## Given records
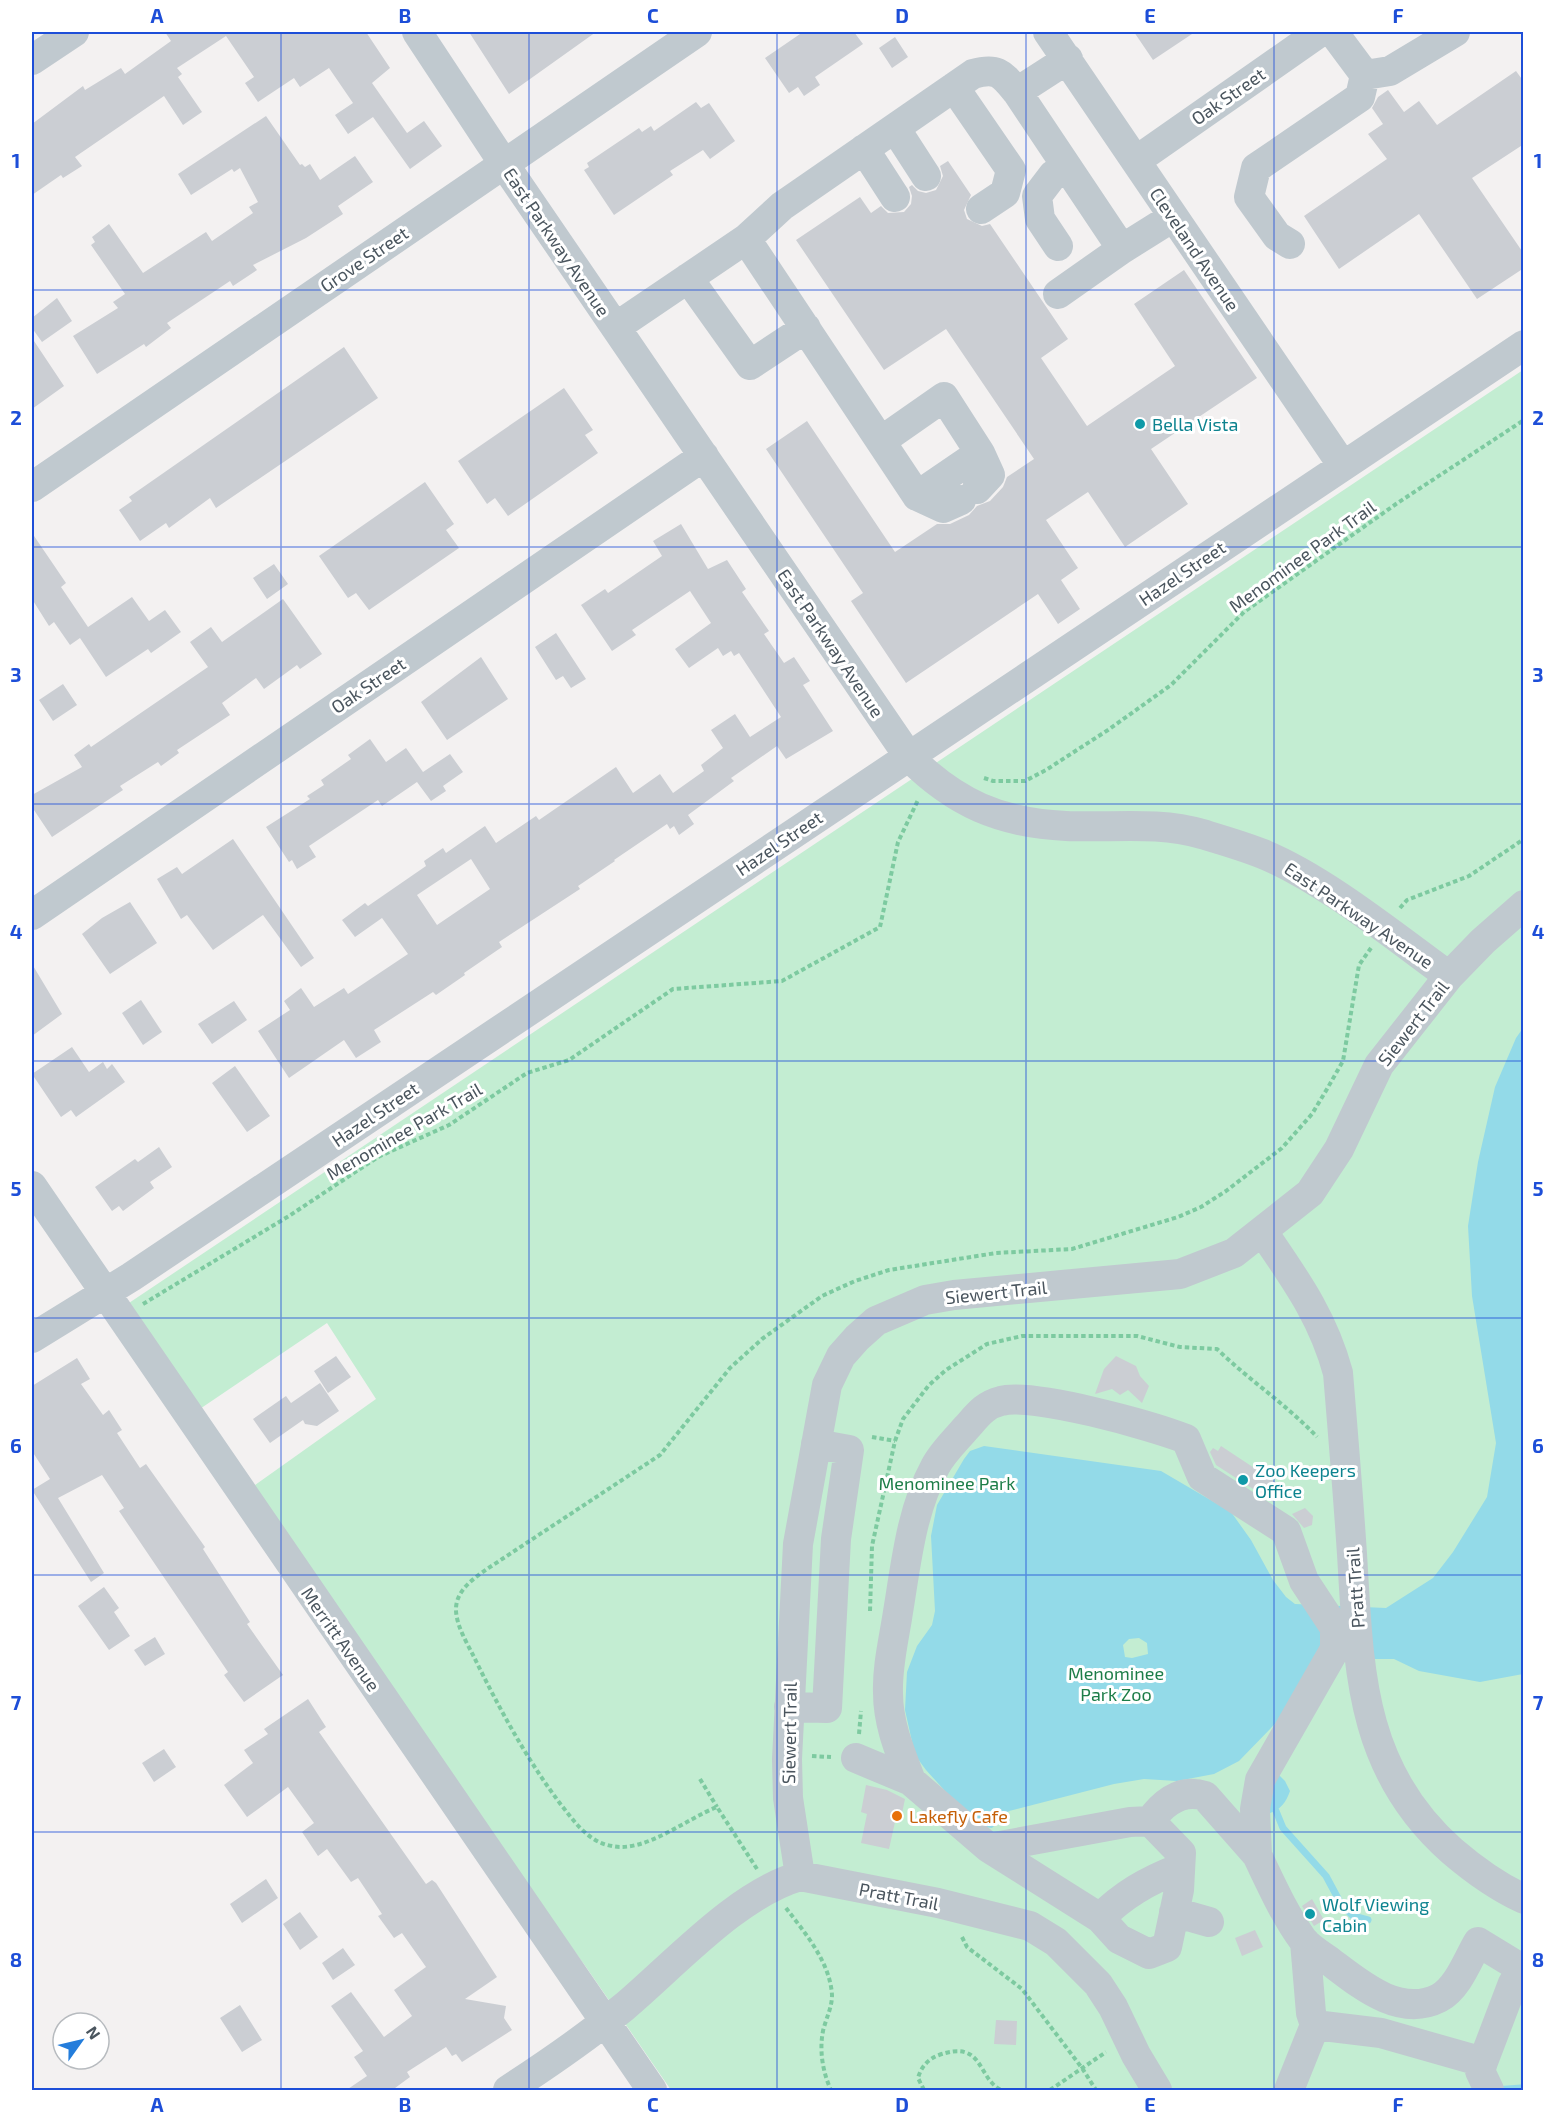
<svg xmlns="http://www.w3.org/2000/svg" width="1555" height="2122" viewBox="0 0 1555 2122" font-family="'Exo 2',sans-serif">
<rect width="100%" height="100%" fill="#f3f1f1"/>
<path fill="#c3edd2" d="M1523,370V2090H671L586,1967L241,1495L376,1399L327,1323L188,1417L117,1311Z"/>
<path fill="#93dae8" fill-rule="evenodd" d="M1523,1028V1674L1480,1682L1419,1671L1394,1659H1338L1239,1761L1214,1774L1177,1781L1144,1779L1114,1784L1009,1811L992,1828L977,1826L926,1770L915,1755L905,1710L907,1672L917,1646L932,1625L935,1611L931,1536L937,1505L964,1459L970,1451L984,1446L1161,1471L1231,1512L1251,1540L1273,1580L1286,1597L1295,1604L1386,1608L1433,1578L1453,1552L1487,1497L1496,1443L1472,1296L1468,1226L1478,1162L1495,1087L1516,1038ZM1139,1638L1147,1643L1148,1654L1132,1658L1125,1657L1123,1645L1129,1639Z
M1278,1774L1285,1781L1290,1791C1285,1805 1279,1811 1264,1815Z"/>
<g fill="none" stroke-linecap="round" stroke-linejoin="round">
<path stroke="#93dae8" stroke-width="7" d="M1276,1811L1283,1828L1326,1876L1341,1904L1353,1916L1368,1920
M1495,2090L1521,2088L1524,2090"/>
</g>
<path fill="#cbced3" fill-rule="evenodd" d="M165,32H366L390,68L372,83L407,133L424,121L442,146L410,169L373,117L348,134L335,115L353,103L329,68L300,87L294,78L258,102L245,83L254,77L226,36L177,68L182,74L178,77L202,112L183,125L164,96L75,157L82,166L63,178L61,175L32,195V124L83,86L85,90L121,68L125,74L171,41Z
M469,32H596L509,94Z
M803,32H854L863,44L815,77L820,85L804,96L798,87L789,93L765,58Z
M1134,32H1195L1153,60Z
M895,37L908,57L892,68L879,48Z
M1516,71L1524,82V144L1472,178L1524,254V268L1477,299L1419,214L1339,269L1304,216L1387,159L1368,134L1383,124L1372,108L1378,97L1388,90L1404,112L1419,101L1437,125Z
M696,102L701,108L709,103L735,141L710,159L703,150L670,171L673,175L614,215L584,170L589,167L587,163L639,128L642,132L651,126L654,131Z
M266,116L300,165L302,164L305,167L310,164L320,180L355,156L373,182L338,206L343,214L306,238L253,265L257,270L233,286L230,281L167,323L171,328L146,347L144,344L97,374L73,336L118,308L113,302L125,294L91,245L95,242L92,237L109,224L143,273L206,232L212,241L253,213L249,207L258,202L240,168L234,172L232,169L191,195L178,174Z
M948,161L971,195L964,210L967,219L982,226L990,224L1068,339L1041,358L1087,426L1175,366L1134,304L1184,270L1257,378L1151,449L1188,504L1125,547L1088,492L1046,520L1078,568L1061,580L1080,609L1058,624L1038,594L906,683L851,601L863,593L766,449L807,421L895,552L937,524H950L969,515L977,506L990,501L1003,487L1007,477L1034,459L946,329L884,370L796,240L860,197L871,213L881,206L888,213L904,212L911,204L912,196L909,187L912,185L918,191L926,193L936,190L943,176L940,166Z
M57,298L72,321L42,342L32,328V318Z
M32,338L64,386L32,409Z
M344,347L378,398L216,508L210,498L169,528L166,523L140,541L119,510L132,501L129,497Z
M564,388L593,430L585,435L598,453L508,516L495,498L487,504L458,461Z
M425,482L454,524L446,530L459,548L369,610L356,593L348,598L319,556Z
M681,524L708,569L727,560L746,589L742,592L769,631L764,634L784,663L794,657L810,681L803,685L833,731L786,759L777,746L731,778L734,781L688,815L694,824L679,835L674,826L670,829L667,824L614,860L615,861L578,886L580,889L499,942L502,947L464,973L465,975L436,995L433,992L374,1030L381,1042L356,1058L344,1040L289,1078L258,1031L290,1010L284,1001L301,988L314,1007L344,988L348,994L408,954L382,918L355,937L342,920L365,903L368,906L426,866L424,861L443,848L446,853L485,826L496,843L536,816L539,820L616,767L633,793L660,774L673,793L704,771L701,765L723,748L711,730L735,714L750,737L781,717L739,653L734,656L731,651L723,656L718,648L689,668L675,649L711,623L690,591L632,630L636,635L612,651L581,605L605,589L608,593L662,556L653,541ZM471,859L490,889L437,925L417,895Z
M32,533L66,583L61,587L88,627L132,597L149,621L165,610L181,632L151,653L148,649L106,677L80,638L70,645L54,622L49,626L32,599Z
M274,564L288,584L267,599L253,578Z
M283,599L322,654L300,669L297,665L264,689L256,678L222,703L230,715L177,750L179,753L161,766L158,762L120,786L123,790L52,837L32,807V795L82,767L74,755L89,744L91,747L208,667L190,642L211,627L222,642Z
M556,633L586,679L571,688L563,676L556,680L535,647Z
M481,657L508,699L447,740L421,702Z
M63,684L77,705L53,721L39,700Z
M370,739L386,762L406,748L423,772L450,754L463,772L443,786L446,791L431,801L417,782L382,806L378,800L309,846L316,857L297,869L292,860L289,862L266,827L310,799L307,796L324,785L321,780L351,759L348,755Z
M233,839L314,958L301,967L263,915L213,950L187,915L181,919L157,879L177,867L182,874Z
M130,902L157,943L110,974L82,934L102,918Z
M32,964L62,1014L32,1036Z
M141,1000L162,1032L143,1045L122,1013Z
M234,1001L247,1020L212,1044L198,1024Z
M72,1047L89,1072L103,1062L107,1069L112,1064L125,1082L76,1117L71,1110L61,1117L32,1074Z
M235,1066L270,1116L247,1132L212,1083Z
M159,1147L172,1167L150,1182L154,1188L123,1211L119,1206L112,1211L95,1187L135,1159L138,1162Z
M336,1356L351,1377L328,1393L314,1371Z
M1116,1356L1136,1366L1140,1376L1149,1386L1142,1403L1128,1390L1120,1395L1112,1389L1095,1394L1104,1369Z
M77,1358L90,1379L81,1384L103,1415L109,1410L122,1430L117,1433L140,1468L146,1464L205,1547L203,1549L250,1622L247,1624L283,1675L244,1702L224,1675L228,1672L119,1511L124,1508L102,1475L58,1498L104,1573L91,1582L32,1490L50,1479L32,1451V1386Z
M320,1383L339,1411L317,1426L305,1424L303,1420L270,1443L253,1419L286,1396L291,1403Z
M1221,1446L1283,1487L1273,1502L1216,1465L1210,1452L1213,1448L1218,1451Z
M1305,1508L1313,1516L1312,1525L1304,1528L1292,1514Z
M104,1587L119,1608L114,1612L130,1636L109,1650L78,1606Z
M155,1637L165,1654L145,1666L134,1650Z
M308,1699L326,1727L319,1732L426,1884L432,1880L436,1883L497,1977L465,1999L506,2006L504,2018L512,2030L462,2062L456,2054L452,2056L446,2047L407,2072L410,2077L391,2091H345L367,2076L354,2057L363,2051L331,2006L351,1992L384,2037L412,2016L394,1990L426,1967L402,1933L394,1938L378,1916L382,1914L358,1878L351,1882L327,1849L318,1856L302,1832L314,1823L288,1787L247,1817L224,1785L253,1763L244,1750L268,1734L264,1729Z
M164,1749L176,1767L154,1782L142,1763Z
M866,1785L887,1790L905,1799L900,1823L895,1822L889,1849L861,1843L867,1814L861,1812Z
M266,1879L278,1898L242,1923L230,1904Z
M1312,1899L1324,1920L1314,1926L1302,1906Z
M300,1912L318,1937L300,1950L283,1924Z
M1255,1930L1263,1947L1242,1956L1235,1938Z
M343,1948L355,1965L333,1980L322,1963Z
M240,2005L262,2040L242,2052L220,2018Z
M996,2020L1017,2021L1016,2045L994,2044Z"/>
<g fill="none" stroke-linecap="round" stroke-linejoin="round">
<path stroke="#7dcaa0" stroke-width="4" stroke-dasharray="4.5 3" stroke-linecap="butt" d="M984,778L993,781H1025L1046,770L1108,730L1171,685L1244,612L1396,504L1524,420
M1400,908L1407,900L1469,876L1524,839
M143,1304L289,1216L378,1157L449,1125L527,1073L569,1060L673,989L782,981L880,927L898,842L918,800
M872,1437L895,1441
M870,1611L872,1546L895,1441L903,1419L929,1385L946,1370L987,1344L1022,1336H1137L1180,1347L1217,1349C1250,1381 1286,1404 1317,1437
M859,1734L861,1711
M812,1756L831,1757
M700,1779L717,1807
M757,1869L717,1807C686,1819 645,1853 612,1846C597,1844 584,1833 574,1821C534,1773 502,1714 474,1657C467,1643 457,1627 456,1611C455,1591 473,1579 487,1569L660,1455L730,1368L762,1339L822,1296L855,1281L889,1270L996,1253L1072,1249L1178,1217L1201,1207L1226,1191L1282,1148L1312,1114L1327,1089L1343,1061L1359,965L1371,948
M786,1908C805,1933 830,1962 832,1995C832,2008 826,2018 823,2031C819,2051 823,2073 831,2090
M962,1937L967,1947L1022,1989L1082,2068L1096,2090
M924,2090L918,2078C921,2067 928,2059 939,2055C984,2039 977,2078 1001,2090
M1050,2090L1106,2052"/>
<path stroke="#c0c9cf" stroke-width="30" d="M417,32L504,164L909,757C955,803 1000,823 1066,826C1112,828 1158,821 1202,834C1222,840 1243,846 1263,854C1324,879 1395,937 1449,976
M1048,32L1343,466
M32,60L74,32
M1365,75L1390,71L1455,32
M954,87L1011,170L1005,193L981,209
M1017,92L1122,249L1173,217
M895,128L926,176
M864,149L895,197
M1137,160L1320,32
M746,239L917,496L980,453L944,397L881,441
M1290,244L1277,236L1249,197L1256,168L1360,97L1365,75L1333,32
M1058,246L1040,219L1037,196L1053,175L1067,167
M688,278L750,365L806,328
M1058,294L1122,249
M616,327L746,239L782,206L973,74C998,67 1002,74 1017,92L1068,59
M32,487L697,32
M977,489L990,475L980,453
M917,496L943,508L961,500
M32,915L704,456
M32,1186L652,2090
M1263,1232C1295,1279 1323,1317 1338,1373C1343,1433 1348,1494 1352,1554C1359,1669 1359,1769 1452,1851C1473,1869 1498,1887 1524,1899
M32,1338L131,1277L1524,345
M789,1707L827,1708L836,1539L849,1450L816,1444
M856,1758L911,1781C900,1752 888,1724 888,1693C887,1666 894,1639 898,1612C906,1564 911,1511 935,1467C942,1453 955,1441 966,1428C977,1416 984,1405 1001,1401C1032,1392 1153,1426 1186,1439L1202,1477L1286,1531L1304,1581L1335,1628V1649L1260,1780L1255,1809L1257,1855L1205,1796C1181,1788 1163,1803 1150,1821L1130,1822L989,1848L911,1781
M989,1848L1100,1918C1123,1895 1147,1881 1178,1869
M1257,1855C1271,1884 1284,1914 1303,1940C1310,1949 1323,1956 1332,1963C1361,1985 1400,2018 1439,1998C1458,1988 1468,1959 1478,1942L1524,1970
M800,1876L788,1798L787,1759L798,1544L827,1385L841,1356L857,1338L876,1321L925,1300L954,1295L1180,1274L1234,1253L1310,1193L1339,1149L1379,1065L1449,976L1483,941L1524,905
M1174,1912L1209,1922
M1100,1918L1119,1939L1149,1954L1167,1947L1179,1890L1181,1853L1150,1821
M1305,1942L1311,2013L1315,2025L1381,2033L1483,2062L1513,1983L1524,1974
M1483,2062L1480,2071L1489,2090
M508,2090C548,2064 587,2037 624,2007C675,1964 737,1894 800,1876L938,1903L1030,1926L1056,1942L1098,1984L1113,2007L1136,2055L1157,2090
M1289,2090L1315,2025"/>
</g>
<path fill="none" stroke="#1d4ed8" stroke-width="1.5" stroke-opacity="0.55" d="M281,32V2090M529,32V2090M777,32V2090M1026,32V2090M1274,32V2090M32,290H1524M32,547H1524M32,804H1524M32,1061H1524M32,1318H1524M32,1575H1524M32,1832H1524"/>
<g fill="#0f9aa8" stroke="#fff" stroke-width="2">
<circle cx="1140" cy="424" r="6"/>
<circle cx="1243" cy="1480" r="6"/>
<circle cx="1310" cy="1914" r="6"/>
</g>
<circle fill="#e8710a" stroke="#fff" stroke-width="2" cx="897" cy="1816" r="6"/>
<g text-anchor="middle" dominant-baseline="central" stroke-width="6" stroke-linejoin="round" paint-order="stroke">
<g font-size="18" fill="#4a555e" stroke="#fff">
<text transform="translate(1228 96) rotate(-35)">Oak Street</text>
<text transform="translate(557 242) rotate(56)">East Parkway Avenue</text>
<text transform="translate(1195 249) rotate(56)">Cleveland Avenue</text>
<text transform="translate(364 259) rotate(-34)">Grove Street</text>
<text transform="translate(1302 556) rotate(-36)">Menominee Park Trail</text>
<text transform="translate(1182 573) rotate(-34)">Hazel Street</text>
<text transform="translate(831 643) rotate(56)">East Parkway Avenue</text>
<text transform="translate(368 685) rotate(-34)">Oak Street</text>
<text transform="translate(779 843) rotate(-34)">Hazel Street</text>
<text transform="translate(1359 915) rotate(34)">East Parkway Avenue</text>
<text transform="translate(1413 1023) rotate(-52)">Siewert Trail</text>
<text transform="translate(375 1114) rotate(-34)">Hazel Street</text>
<text transform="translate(404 1131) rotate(-30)">Menominee Park Trail</text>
<text transform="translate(996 1292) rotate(-6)">Siewert Trail</text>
<text transform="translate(1355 1588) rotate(-94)">Pratt Trail</text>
<text transform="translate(341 1639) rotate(55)">Merritt Avenue</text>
<text transform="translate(789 1733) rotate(-89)">Siewert Trail</text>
<text transform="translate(899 1896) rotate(11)">Pratt Trail</text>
</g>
<g font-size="18" fill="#0d838f" stroke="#fff" text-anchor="start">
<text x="1152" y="424">Bella Vista</text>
<text x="1255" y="1470">Zoo Keepers<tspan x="1255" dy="21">Office</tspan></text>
<text x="1322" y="1904">Wolf Viewing<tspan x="1322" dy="21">Cabin</tspan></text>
</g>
<g font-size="18" fill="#1d7d48" stroke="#fff">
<text x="947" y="1483">Menominee Park</text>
<text x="1116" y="1673">Menominee<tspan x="1116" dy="21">Park Zoo</tspan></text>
</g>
<g font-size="18" fill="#c56008" stroke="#fff" text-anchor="start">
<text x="909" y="1816">Lakefly Cafe</text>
</g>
</g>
<rect width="1555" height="2122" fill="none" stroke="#ffffff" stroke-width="66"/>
<g transform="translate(81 2041) rotate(56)"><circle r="28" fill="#ffffff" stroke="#b7bbbf" stroke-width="1.5"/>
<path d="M0-4.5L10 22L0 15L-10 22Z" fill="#247ddb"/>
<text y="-9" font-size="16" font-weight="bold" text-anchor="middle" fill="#4a555e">N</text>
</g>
<rect x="33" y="33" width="1489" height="2056" fill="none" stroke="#1d4ed8" stroke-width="2"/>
<g font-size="20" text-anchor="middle" font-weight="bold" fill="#1d4ed8">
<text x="157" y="23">A</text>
<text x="405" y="23">B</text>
<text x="653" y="23">C</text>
<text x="902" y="23">D</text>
<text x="1150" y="23">E</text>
<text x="1398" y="23">F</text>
<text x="16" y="168">1</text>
<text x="1538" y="168">1</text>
<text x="16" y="425">2</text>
<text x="1538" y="425">2</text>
<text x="16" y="682">3</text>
<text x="1538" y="682">3</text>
<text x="16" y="939">4</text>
<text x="1538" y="939">4</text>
<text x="16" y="1196">5</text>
<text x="1538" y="1196">5</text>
<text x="16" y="1453">6</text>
<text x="1538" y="1453">6</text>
<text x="16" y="1710">7</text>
<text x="1538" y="1710">7</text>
<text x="16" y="1967">8</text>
<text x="1538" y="1967">8</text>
<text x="157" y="2112">A</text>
<text x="405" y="2112">B</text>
<text x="653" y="2112">C</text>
<text x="902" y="2112">D</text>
<text x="1150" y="2112">E</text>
<text x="1398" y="2112">F</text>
</g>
</svg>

## Your instructions
Begin at the line that has "M141,1000L162,1032L143,1045L122,1013Z" in the entries above; stop after the line that has "M872,1437L895,1441". Transcribe exactly those lines and no others.

## Answer to this task
M141,1000L162,1032L143,1045L122,1013Z
M234,1001L247,1020L212,1044L198,1024Z
M72,1047L89,1072L103,1062L107,1069L112,1064L125,1082L76,1117L71,1110L61,1117L32,1074Z
M235,1066L270,1116L247,1132L212,1083Z
M159,1147L172,1167L150,1182L154,1188L123,1211L119,1206L112,1211L95,1187L135,1159L138,1162Z
M336,1356L351,1377L328,1393L314,1371Z
M1116,1356L1136,1366L1140,1376L1149,1386L1142,1403L1128,1390L1120,1395L1112,1389L1095,1394L1104,1369Z
M77,1358L90,1379L81,1384L103,1415L109,1410L122,1430L117,1433L140,1468L146,1464L205,1547L203,1549L250,1622L247,1624L283,1675L244,1702L224,1675L228,1672L119,1511L124,1508L102,1475L58,1498L104,1573L91,1582L32,1490L50,1479L32,1451V1386Z
M320,1383L339,1411L317,1426L305,1424L303,1420L270,1443L253,1419L286,1396L291,1403Z
M1221,1446L1283,1487L1273,1502L1216,1465L1210,1452L1213,1448L1218,1451Z
M1305,1508L1313,1516L1312,1525L1304,1528L1292,1514Z
M104,1587L119,1608L114,1612L130,1636L109,1650L78,1606Z
M155,1637L165,1654L145,1666L134,1650Z
M308,1699L326,1727L319,1732L426,1884L432,1880L436,1883L497,1977L465,1999L506,2006L504,2018L512,2030L462,2062L456,2054L452,2056L446,2047L407,2072L410,2077L391,2091H345L367,2076L354,2057L363,2051L331,2006L351,1992L384,2037L412,2016L394,1990L426,1967L402,1933L394,1938L378,1916L382,1914L358,1878L351,1882L327,1849L318,1856L302,1832L314,1823L288,1787L247,1817L224,1785L253,1763L244,1750L268,1734L264,1729Z
M164,1749L176,1767L154,1782L142,1763Z
M866,1785L887,1790L905,1799L900,1823L895,1822L889,1849L861,1843L867,1814L861,1812Z
M266,1879L278,1898L242,1923L230,1904Z
M1312,1899L1324,1920L1314,1926L1302,1906Z
M300,1912L318,1937L300,1950L283,1924Z
M1255,1930L1263,1947L1242,1956L1235,1938Z
M343,1948L355,1965L333,1980L322,1963Z
M240,2005L262,2040L242,2052L220,2018Z
M996,2020L1017,2021L1016,2045L994,2044Z"/>
<g fill="none" stroke-linecap="round" stroke-linejoin="round">
<path stroke="#7dcaa0" stroke-width="4" stroke-dasharray="4.5 3" stroke-linecap="butt" d="M984,778L993,781H1025L1046,770L1108,730L1171,685L1244,612L1396,504L1524,420
M1400,908L1407,900L1469,876L1524,839
M143,1304L289,1216L378,1157L449,1125L527,1073L569,1060L673,989L782,981L880,927L898,842L918,800
M872,1437L895,1441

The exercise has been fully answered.